PREHISTORIC WOMEN (Michael Carreras, 1967)


A tribe of beautiful women worship the extinct white rhino, their insufferable men relegated to grim impotence who are now replaced by an gigantic artificial phallus. Michael Carreras usually produces Hammer films but adequately directs this tepid tale of gorgeous women and tribal rhythms set amid the temperate savannahs and jungles of Bray Studios. This ho-hum drama has two good reasons to view...and they both belong to Martine Beswick! Ok, so we never get full frontal and all the women a drop-dead beautiful with perfect hair and makeup, but the self-assertive Beswick as the evil Queen steals the film. She moves like a jungle cat stalking prey, her lithe disarming sensuality dominating and nakedly severe. My disbelief was terminally suspended, not with the very absurdist concept of the story itself, but in the fact that the “hero” David spurns her aggressive advances!

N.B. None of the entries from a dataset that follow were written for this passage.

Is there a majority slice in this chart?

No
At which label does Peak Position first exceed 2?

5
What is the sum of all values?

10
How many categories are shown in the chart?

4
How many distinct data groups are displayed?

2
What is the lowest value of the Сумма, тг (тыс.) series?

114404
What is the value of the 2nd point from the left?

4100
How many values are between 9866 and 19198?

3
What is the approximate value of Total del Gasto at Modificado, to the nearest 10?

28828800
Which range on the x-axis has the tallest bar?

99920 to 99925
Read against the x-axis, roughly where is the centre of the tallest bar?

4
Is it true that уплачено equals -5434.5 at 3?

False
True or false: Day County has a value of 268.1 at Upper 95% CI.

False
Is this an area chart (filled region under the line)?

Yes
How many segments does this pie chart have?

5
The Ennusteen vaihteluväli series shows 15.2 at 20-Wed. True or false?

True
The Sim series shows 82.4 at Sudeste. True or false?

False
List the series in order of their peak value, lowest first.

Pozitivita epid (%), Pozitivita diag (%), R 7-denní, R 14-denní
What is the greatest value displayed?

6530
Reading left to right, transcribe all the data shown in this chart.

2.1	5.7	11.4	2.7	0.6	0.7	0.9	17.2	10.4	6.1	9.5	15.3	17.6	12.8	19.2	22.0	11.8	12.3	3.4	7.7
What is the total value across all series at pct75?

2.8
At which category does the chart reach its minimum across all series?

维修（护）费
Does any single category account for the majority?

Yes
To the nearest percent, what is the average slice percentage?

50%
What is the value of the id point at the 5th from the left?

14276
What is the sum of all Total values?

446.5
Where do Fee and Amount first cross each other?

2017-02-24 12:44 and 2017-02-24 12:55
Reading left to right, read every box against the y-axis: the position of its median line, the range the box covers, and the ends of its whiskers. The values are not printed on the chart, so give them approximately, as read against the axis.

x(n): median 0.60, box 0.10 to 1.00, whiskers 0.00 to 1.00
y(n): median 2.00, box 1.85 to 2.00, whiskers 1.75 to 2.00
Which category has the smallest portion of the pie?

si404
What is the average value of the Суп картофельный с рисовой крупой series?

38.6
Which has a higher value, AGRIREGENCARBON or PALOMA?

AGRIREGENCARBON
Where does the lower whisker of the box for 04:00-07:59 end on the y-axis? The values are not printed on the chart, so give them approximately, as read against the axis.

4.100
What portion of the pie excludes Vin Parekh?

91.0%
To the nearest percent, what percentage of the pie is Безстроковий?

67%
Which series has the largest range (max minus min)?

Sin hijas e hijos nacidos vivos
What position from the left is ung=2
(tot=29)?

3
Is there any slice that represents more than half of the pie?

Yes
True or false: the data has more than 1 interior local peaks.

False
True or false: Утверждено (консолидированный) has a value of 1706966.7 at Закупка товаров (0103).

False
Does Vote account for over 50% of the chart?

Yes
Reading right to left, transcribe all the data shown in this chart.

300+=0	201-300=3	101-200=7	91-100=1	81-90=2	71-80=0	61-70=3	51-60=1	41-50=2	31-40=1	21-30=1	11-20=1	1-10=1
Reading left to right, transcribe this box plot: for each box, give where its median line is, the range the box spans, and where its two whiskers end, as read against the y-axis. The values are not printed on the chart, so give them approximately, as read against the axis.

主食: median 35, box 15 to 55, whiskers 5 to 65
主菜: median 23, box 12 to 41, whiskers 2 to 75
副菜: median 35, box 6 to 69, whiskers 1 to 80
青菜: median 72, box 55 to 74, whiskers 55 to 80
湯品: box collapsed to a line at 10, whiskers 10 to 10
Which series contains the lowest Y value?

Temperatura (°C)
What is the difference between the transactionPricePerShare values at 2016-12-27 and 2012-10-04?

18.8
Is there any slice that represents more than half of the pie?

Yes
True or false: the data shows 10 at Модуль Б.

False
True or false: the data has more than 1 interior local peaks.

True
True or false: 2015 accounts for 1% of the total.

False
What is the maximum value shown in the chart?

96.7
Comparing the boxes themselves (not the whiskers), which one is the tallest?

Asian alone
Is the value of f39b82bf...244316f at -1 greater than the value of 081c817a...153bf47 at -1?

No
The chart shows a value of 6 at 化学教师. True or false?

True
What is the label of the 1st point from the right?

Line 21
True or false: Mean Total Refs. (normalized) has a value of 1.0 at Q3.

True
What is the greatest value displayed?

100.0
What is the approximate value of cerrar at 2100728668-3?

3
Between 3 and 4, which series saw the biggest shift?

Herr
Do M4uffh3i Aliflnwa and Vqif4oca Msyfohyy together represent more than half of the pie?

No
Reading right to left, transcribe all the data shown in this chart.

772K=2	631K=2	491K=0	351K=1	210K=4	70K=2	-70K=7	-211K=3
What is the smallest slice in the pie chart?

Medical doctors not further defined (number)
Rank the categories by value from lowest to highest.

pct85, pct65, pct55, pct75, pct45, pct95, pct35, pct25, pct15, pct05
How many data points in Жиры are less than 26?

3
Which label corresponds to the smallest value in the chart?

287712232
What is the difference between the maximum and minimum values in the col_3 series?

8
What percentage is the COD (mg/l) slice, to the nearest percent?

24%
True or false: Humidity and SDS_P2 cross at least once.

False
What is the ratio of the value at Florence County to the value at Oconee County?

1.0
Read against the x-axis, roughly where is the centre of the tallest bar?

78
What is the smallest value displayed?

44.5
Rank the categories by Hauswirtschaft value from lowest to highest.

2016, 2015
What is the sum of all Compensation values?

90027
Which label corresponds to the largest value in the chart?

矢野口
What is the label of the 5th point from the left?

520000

The convoluted plot has something to do with a tribe forced into bondage because the white man has slaughtered the last albino rhinoceros, and David is magically thrown backwards into time to correct the sins of his fathers. He does this by freeing a tribe of blonde women and their spurious spouses all at the expense of a bevy of raven haired matriarchs. Is this a metaphor concerning the failing of male entitlement and the rise of feminist empowerment? Or a subversive metaphor about the fall of British Imperialism? Or could it reflect the fear of interracial marriage and racist propaganda? Well, I just think it’s a rather ignorant Eurocentric story about the mysteries of darkest Africa told like a juvenile adventure story. Carreras pads the film with too many dances and ceremonies but the actors fulfill their roles with utmost integrity, emoting the cheap dialogue with gusto and verve. This is a film that is actually better (though not by much) than it has any right to be.